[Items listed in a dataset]
___

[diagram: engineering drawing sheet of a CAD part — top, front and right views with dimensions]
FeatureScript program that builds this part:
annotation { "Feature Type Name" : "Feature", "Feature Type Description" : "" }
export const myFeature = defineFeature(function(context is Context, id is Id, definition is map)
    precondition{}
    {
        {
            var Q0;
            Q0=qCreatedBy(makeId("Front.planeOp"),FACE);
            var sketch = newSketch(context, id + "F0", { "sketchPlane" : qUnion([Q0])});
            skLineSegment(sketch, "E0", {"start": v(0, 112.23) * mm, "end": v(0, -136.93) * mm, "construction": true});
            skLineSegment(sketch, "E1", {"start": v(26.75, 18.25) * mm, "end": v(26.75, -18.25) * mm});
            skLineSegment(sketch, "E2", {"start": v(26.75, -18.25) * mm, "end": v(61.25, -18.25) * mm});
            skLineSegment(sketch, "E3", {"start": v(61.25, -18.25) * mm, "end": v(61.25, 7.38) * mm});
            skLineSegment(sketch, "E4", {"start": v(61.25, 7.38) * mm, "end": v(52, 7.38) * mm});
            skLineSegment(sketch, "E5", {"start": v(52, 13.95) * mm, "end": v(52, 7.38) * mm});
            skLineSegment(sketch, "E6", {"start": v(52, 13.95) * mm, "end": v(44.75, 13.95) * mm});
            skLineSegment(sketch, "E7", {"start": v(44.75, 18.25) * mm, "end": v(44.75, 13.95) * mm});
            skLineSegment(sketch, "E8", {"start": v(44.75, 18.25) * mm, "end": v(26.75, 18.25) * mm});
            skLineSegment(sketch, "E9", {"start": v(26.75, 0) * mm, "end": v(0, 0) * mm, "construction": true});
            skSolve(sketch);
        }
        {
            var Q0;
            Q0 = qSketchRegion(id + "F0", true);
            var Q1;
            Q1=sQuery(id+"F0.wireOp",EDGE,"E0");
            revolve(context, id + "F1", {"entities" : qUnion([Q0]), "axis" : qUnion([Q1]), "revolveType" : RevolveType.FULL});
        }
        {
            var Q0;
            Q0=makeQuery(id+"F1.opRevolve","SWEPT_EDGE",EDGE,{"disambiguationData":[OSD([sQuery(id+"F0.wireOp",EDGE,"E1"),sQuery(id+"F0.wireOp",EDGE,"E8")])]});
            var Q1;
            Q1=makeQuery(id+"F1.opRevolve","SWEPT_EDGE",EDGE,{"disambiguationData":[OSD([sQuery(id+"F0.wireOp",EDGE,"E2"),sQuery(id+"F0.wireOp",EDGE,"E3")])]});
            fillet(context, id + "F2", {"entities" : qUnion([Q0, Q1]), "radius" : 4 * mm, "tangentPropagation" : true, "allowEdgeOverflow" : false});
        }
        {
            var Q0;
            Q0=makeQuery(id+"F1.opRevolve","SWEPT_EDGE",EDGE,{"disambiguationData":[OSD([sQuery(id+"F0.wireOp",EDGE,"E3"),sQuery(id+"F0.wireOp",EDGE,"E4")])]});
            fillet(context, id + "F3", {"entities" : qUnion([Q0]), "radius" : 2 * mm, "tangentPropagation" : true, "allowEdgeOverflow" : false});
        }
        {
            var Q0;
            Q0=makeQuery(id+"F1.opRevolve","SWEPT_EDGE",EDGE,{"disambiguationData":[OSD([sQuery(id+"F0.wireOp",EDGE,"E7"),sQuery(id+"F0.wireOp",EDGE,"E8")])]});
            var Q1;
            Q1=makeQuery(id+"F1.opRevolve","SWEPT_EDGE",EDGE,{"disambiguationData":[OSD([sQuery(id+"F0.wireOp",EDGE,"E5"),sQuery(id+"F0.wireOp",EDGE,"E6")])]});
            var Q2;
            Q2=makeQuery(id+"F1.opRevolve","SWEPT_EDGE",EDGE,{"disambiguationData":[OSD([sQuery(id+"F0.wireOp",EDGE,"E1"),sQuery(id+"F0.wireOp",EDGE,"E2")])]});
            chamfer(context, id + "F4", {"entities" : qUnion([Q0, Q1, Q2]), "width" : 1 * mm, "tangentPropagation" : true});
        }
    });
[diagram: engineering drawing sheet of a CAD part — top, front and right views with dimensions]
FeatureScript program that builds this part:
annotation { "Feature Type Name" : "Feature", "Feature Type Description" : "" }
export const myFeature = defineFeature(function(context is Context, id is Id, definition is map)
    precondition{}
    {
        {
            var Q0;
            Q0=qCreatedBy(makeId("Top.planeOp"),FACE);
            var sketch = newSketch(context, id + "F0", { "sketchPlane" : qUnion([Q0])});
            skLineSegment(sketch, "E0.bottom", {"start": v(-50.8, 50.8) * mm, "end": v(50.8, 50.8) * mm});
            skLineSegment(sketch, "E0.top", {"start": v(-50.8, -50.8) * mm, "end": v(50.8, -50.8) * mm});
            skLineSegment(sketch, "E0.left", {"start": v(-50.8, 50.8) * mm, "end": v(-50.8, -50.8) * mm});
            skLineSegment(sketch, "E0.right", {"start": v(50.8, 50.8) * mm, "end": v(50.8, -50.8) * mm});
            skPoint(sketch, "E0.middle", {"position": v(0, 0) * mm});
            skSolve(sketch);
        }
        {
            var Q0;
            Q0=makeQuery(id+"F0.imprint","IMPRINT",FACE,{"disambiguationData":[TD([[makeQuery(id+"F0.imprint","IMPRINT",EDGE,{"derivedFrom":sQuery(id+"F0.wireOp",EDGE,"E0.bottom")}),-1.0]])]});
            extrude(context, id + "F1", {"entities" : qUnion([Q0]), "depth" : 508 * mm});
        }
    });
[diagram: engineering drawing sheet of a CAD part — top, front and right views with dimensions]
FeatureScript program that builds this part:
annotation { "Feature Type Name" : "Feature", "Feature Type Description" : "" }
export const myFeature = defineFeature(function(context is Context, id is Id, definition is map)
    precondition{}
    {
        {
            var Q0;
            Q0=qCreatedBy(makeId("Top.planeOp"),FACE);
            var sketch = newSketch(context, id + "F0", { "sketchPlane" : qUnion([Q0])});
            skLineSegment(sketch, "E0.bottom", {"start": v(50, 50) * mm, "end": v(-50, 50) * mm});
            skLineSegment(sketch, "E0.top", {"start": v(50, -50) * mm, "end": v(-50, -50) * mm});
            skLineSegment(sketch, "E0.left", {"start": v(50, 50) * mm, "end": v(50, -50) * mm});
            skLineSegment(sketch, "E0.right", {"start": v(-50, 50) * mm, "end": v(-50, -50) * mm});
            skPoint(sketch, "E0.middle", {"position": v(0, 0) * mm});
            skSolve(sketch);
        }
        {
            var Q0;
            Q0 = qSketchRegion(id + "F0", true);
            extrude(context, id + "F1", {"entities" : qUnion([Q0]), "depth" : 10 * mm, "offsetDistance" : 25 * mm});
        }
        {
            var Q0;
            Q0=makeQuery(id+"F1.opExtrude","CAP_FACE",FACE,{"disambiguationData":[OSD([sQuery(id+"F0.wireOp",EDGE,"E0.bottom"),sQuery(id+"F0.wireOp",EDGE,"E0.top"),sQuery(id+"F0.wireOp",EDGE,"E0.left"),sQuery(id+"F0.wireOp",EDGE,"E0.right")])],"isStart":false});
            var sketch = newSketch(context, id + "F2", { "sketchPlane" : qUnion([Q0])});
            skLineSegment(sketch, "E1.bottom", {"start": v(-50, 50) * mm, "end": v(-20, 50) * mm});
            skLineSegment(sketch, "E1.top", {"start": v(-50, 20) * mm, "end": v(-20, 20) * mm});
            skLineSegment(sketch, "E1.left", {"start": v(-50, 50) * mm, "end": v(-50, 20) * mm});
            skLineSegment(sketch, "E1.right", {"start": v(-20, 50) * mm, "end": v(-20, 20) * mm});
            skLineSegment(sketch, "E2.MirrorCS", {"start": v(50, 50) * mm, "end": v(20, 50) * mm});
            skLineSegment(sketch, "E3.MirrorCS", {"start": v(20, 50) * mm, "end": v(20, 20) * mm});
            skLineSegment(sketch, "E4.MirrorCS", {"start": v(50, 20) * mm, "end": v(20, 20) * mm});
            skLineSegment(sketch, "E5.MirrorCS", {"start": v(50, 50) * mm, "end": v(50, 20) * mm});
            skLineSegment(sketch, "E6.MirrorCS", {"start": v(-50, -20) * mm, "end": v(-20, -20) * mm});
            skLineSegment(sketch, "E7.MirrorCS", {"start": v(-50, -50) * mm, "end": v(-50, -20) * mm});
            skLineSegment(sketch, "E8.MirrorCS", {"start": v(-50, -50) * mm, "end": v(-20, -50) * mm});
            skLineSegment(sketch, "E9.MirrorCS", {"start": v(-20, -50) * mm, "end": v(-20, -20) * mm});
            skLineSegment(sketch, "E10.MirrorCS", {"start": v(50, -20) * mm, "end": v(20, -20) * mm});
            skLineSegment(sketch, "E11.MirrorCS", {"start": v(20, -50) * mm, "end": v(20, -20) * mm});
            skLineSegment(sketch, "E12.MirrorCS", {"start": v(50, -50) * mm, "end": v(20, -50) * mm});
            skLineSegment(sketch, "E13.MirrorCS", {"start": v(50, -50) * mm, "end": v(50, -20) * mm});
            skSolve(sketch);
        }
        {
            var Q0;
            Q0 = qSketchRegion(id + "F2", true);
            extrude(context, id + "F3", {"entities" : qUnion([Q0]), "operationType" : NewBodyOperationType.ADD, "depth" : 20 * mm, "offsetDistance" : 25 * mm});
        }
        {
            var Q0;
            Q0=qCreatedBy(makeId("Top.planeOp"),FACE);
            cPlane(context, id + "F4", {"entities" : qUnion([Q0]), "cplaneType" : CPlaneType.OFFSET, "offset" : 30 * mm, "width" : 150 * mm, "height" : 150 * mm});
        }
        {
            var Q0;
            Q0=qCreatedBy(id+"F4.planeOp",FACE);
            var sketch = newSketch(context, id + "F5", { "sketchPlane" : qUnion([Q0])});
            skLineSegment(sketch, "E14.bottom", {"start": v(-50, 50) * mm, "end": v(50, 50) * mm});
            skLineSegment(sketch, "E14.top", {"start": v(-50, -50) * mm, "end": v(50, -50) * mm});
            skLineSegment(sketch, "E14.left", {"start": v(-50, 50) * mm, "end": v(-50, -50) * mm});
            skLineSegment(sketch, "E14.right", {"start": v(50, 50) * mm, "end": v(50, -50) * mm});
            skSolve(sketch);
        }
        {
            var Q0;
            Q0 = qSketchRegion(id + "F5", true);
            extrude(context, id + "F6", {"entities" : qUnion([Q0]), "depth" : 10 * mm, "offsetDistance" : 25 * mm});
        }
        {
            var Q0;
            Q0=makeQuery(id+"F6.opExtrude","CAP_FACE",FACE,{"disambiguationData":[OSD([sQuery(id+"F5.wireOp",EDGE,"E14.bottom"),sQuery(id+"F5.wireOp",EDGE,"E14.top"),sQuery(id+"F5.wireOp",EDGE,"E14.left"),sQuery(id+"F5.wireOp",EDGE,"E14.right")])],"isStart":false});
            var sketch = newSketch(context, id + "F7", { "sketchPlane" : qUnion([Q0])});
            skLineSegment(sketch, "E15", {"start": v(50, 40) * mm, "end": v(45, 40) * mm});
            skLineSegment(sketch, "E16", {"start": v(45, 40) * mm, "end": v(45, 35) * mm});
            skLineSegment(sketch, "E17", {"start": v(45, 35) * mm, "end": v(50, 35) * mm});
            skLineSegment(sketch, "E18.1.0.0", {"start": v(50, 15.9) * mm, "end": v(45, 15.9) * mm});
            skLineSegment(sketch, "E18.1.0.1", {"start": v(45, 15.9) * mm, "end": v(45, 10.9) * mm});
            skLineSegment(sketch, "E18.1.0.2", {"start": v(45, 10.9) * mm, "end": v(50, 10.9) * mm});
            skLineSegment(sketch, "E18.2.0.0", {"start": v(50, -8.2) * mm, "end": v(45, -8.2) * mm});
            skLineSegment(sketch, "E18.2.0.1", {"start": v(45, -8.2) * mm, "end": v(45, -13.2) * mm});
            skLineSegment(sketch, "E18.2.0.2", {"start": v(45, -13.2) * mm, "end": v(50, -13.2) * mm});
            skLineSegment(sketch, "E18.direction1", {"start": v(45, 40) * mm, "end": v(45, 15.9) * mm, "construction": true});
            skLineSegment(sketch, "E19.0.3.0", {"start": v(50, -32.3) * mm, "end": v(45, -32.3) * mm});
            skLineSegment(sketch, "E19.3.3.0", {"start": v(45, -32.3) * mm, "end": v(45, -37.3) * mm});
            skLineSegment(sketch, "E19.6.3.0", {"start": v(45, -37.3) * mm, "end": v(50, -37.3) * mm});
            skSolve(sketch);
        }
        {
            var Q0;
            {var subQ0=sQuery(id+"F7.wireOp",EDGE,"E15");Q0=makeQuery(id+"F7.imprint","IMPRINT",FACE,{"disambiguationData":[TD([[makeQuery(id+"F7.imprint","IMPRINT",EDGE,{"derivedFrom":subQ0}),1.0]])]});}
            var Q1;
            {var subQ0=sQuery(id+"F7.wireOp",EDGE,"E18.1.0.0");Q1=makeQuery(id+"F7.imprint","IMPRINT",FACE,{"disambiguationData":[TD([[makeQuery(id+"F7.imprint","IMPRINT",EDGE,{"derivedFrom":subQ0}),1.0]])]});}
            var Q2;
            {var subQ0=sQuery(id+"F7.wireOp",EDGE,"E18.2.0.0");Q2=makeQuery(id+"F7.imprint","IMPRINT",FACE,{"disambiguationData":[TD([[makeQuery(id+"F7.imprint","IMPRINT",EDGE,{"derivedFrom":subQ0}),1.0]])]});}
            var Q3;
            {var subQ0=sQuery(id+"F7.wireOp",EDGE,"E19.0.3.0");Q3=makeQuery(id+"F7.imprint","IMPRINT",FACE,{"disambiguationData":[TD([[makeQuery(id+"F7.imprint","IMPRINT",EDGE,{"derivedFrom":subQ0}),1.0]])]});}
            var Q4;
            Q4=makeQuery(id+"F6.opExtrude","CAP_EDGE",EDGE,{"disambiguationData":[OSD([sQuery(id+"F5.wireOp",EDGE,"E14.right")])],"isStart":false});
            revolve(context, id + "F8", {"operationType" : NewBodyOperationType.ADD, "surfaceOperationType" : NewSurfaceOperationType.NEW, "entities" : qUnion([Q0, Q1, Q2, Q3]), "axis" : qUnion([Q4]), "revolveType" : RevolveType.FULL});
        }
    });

___

Which lines of the items above contain the string "width", with case taken into account? Copy each such line in full.

▸ **Solved problem**
            chamfer(context, id + "F4", {"entities" : qUnion([Q0, Q1, Q2]), "width" : 1 * mm, "tangentPropagation" : true});
            cPlane(context, id + "F4", {"entities" : qUnion([Q0]), "cplaneType" : CPlaneType.OFFSET, "offset" : 30 * mm, "width" : 150 * mm, "height" : 150 * mm});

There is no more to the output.